Water (1 Cup (8 Fl Oz)) and Coffee with Milk (1 Coffee Cup (6 Fl Oz))
Midnight Snack
117 mg/dL
avg. peak value
Usually causes a small spike
Avg. Food Score on Ultrahuman App
Ultrahuman Users got a STABLE response
How to consume coffee with milk | water without glucose spikes
Opt for Black Coffee
Consider drinking black coffee or choose a smaller amount of milk or cream to reduce the overall carbohydrate content.
Choose Low-Fat Milk Alternatives
Use almond milk, soy milk, or oat milk, which typically contain fewer carbohydrates than regular cow's milk.
Add Cinnamon
Adding a dash of cinnamon to your coffee can enhance flavor and may help in moderating blood sugar levels.
Hydrate Before Coffee
Drink a glass of water before consuming your coffee. This can help dilute the impact and slow the absorption of carbohydrates.

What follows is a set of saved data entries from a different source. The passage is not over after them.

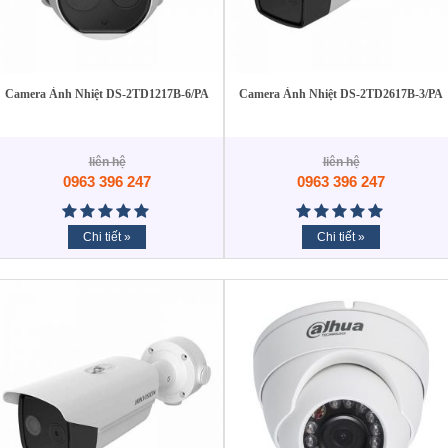
Camera Ảnh Nhiệt DS-2TD1217B-6/PA
Camera Ảnh Nhiệt DS-2TD2617B-3/PA
liên hệ
liên hệ
0963 396 247
0963 396 247
Chi tiết »
Chi tiết »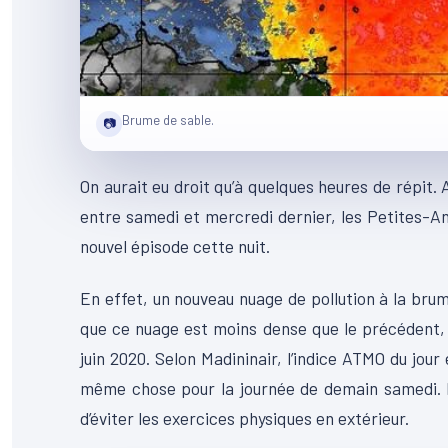
Brume de sable.
📷
On aurait eu droit qu’à quelques heures de répit
entre samedi et mercredi dernier, les Petites-Ant
nouvel épisode cette nuit.
En effet, un nouveau nuage de pollution à la brume 
que ce nuage est moins dense que le précédent, m
juin 2020. Selon Madininair, l’indice ATMO du jour 
même chose pour la journée de demain samedi. I
d’éviter les exercices physiques en extérieur.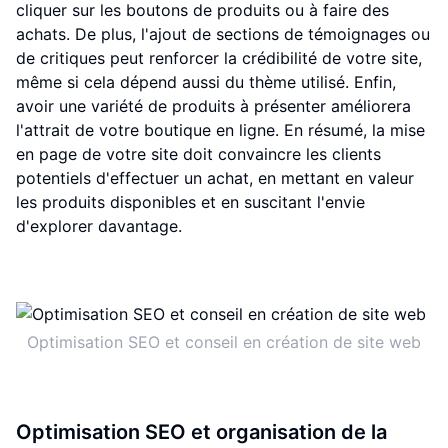
cliquer sur les boutons de produits ou à faire des
achats. De plus, l'ajout de sections de témoignages ou
de critiques peut renforcer la crédibilité de votre site,
même si cela dépend aussi du thème utilisé. Enfin,
avoir une variété de produits à présenter améliorera
l'attrait de votre boutique en ligne. En résumé, la mise
en page de votre site doit convaincre les clients
potentiels d'effectuer un achat, en mettant en valeur
les produits disponibles et en suscitant l'envie
d'explorer davantage.
Optimisation SEO et conseil en création de site web
Optimisation SEO et organisation de la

Consume Protein or Healthy Fats
Pair your coffee with a small portion of nuts like almonds or walnuts to stabilize blood sugar levels.
Try Smaller Portions
Reduce the size of your coffee or the amount of milk to minimize carbohydrate intake.
Eat a Fiber-Rich Snack
Pair your coffee with a fiber-rich snack such as a small apple or a few berries to slow the absorption of sugar.
Monitor Timing
Consider consuming your coffee with or after a balanced meal to reduce the spike in blood sugar.
Explore Sugar-Free Options
If you add sweeteners, opt for natural sugar-free alternatives like stevia.
Regular Monitoring
Keep track of your blood sugar levels to understand how different adjustments affect your glucose spikes and adjust accordingly.